FDNY saves woman hanging from burning Manhattan high-rise
MIDTOWN, Manhattan (PIX11) — A fire broke out in a high-rise building in Manhattan Saturday morning and a video captured New York City Fire Department members saving women from the burning building.
According to the Associated Press, the fire was started by the lithium batter on a micromobility device, like a scooter.
A group of four firefighters hung 20 stories in the air on ropes and saved two lives. At the same time, other firefighters rescued dozens more people from the flames.
It’s called a high-rise rescue. Patti Ryan was filming on her cellphone as the FDNY climbed onto ropes and freed a woman hanging from the 20th-floor window.
Patti Ryan, the woman who filmed the video, tweeted: “In my ENTIRE life I have never seen anything more #HEROIC than what I just witnessed from #NYC apt.

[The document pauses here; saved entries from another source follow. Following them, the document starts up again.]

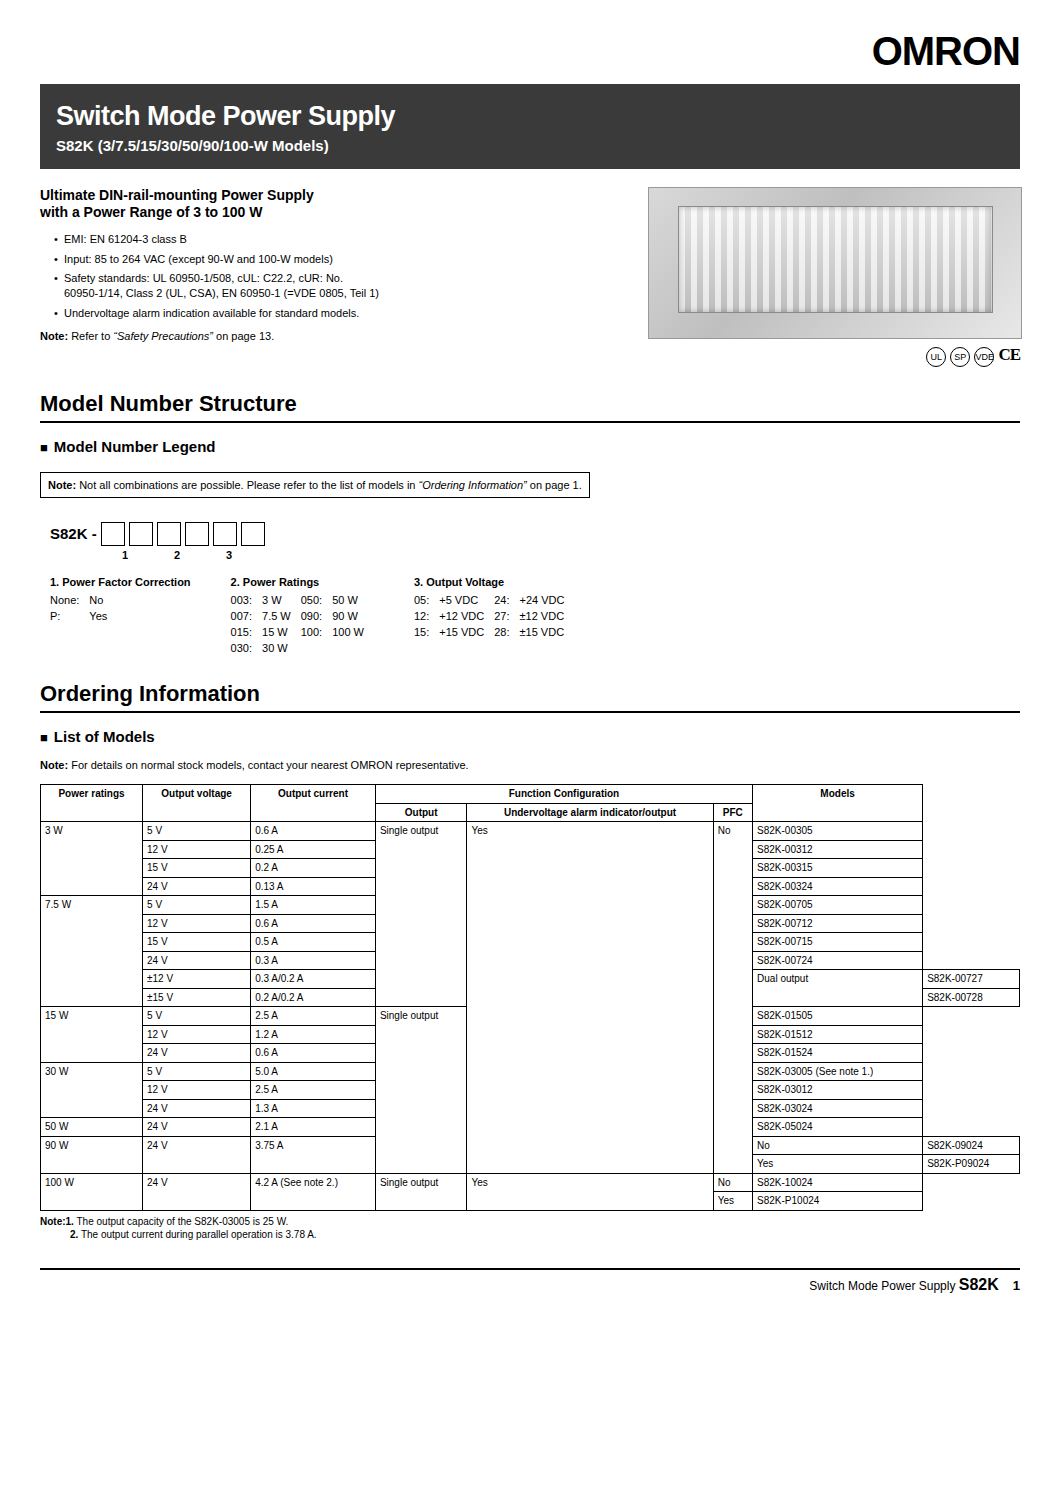OMRON
Switch Mode Power Supply
S82K (3/7.5/15/30/50/90/100-W Models)
Ultimate DIN-rail-mounting Power Supply
with a Power Range of 3 to 100 W
EMI: EN 61204-3 class B
Input: 85 to 264 VAC (except 90-W and 100-W models)
Safety standards: UL 60950-1/508, cUL: C22.2, cUR: No.
60950-1/14, Class 2 (UL, CSA), EN 60950-1 (=VDE 0805, Teil 1)
Undervoltage alarm indication available for standard models.
Note: Refer to “Safety Precautions” on page 13.
UL SP VDE CE
Model Number Structure
Model Number Legend
Note: Not all combinations are possible. Please refer to the list of models in “Ordering Information” on page 1.
S82K -
1 2 3
1. Power Factor Correction
| None: | No |
| P: | Yes |
2. Power Ratings
| 003: | 3 W | 050: | 50 W |
| 007: | 7.5 W | 090: | 90 W |
| 015: | 15 W | 100: | 100 W |
| 030: | 30 W | | |
3. Output Voltage
| 05: | +5 VDC | 24: | +24 VDC |
| 12: | +12 VDC | 27: | ±12 VDC |
| 15: | +15 VDC | 28: | ±15 VDC |
Ordering Information
List of Models
Note: For details on normal stock models, contact your nearest OMRON representative.
| Power ratings | Output voltage | Output current | Function Configuration | Models |
| --- | --- | --- | --- | --- |
| Output | Undervoltage alarm indicator/output | PFC |
| 3 W | 5 V | 0.6 A | Single output | Yes | No | S82K-00305 |
| 12 V | 0.25 A | S82K-00312 |
| 15 V | 0.2 A | S82K-00315 |
| 24 V | 0.13 A | S82K-00324 |
| 7.5 W | 5 V | 1.5 A | S82K-00705 |
| 12 V | 0.6 A | S82K-00712 |
| 15 V | 0.5 A | S82K-00715 |
| 24 V | 0.3 A | S82K-00724 |
| ±12 V | 0.3 A/0.2 A | Dual output | S82K-00727 |
| ±15 V | 0.2 A/0.2 A | S82K-00728 |
| 15 W | 5 V | 2.5 A | Single output | S82K-01505 |
| 12 V | 1.2 A | S82K-01512 |
| 24 V | 0.6 A | S82K-01524 |
| 30 W | 5 V | 5.0 A | S82K-03005 (See note 1.) |
| 12 V | 2.5 A | S82K-03012 |
| 24 V | 1.3 A | S82K-03024 |
| 50 W | 24 V | 2.1 A | S82K-05024 |
| 90 W | 24 V | 3.75 A | No | S82K-09024 |
| Yes | S82K-P09024 |
| 100 W | 24 V | 4.2 A (See note 2.) | Single output | Yes | No | S82K-10024 |
| Yes | S82K-P10024 |
Note:1. The output capacity of the S82K-03005 is 25 W.
2. The output current during parallel operation is 3.78 A.
Switch Mode Power Supply S82K 1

Woman rescued by #NYBRAVEST #FDNY in devastating apt fire. Trying to escape smoke, she slipped, hanging 15-20 stories up. THANK U to our heroes!!!!”
The victim hanging outside the window, was caught on a child gate. Firefighter Arthur Podgorski was lowered down to grab the woman.
“My role was to go under the victim, take her weight, hold her weight, so the member above me could free her arm,” said Podgorski. “When moments like this happen, there’s no room for mistakes. You have to work together.”
Rescue teams train for it weekly, but firefighters seldom have to perform the maneuver.
“Since 1980, we have more than 50 documented successful life-saving evolutions done in the NYC Fire Department,” said Department Chief Frank Leeb.
More than 38 people sustained injuries of some type, two critically, including Jillian Mitchell and her boyfriend, who managed to escape but needed oxygen once on the ground.
“When we opened our front door, smoke everywhere, and it was really thick,” Mitchell told PIX11 News. “They recommended going to the roof, and we’re like, no, let’s try the other stairwell. When we were in the thick of the smoke, that’s the first and only time in my life that I felt like we weren’t going to make it.”
Jillian has been preparing for the NYC Marathon for eight months, and despite the fire, she still intends to run it now that she has a better understanding of how rapidly life can change.
Several people have died in fires linked to micromobility devices in New York. An electric scooter battery sparked a fire that killed an 8-year-old girl in Queens in September, and a woman and a 5-year-old girl were killed in August in Harlem by a fire that was blamed on a scooter battery. A fire linked to an e-scooter killed a 9-year-old boy in Queens in September 2021.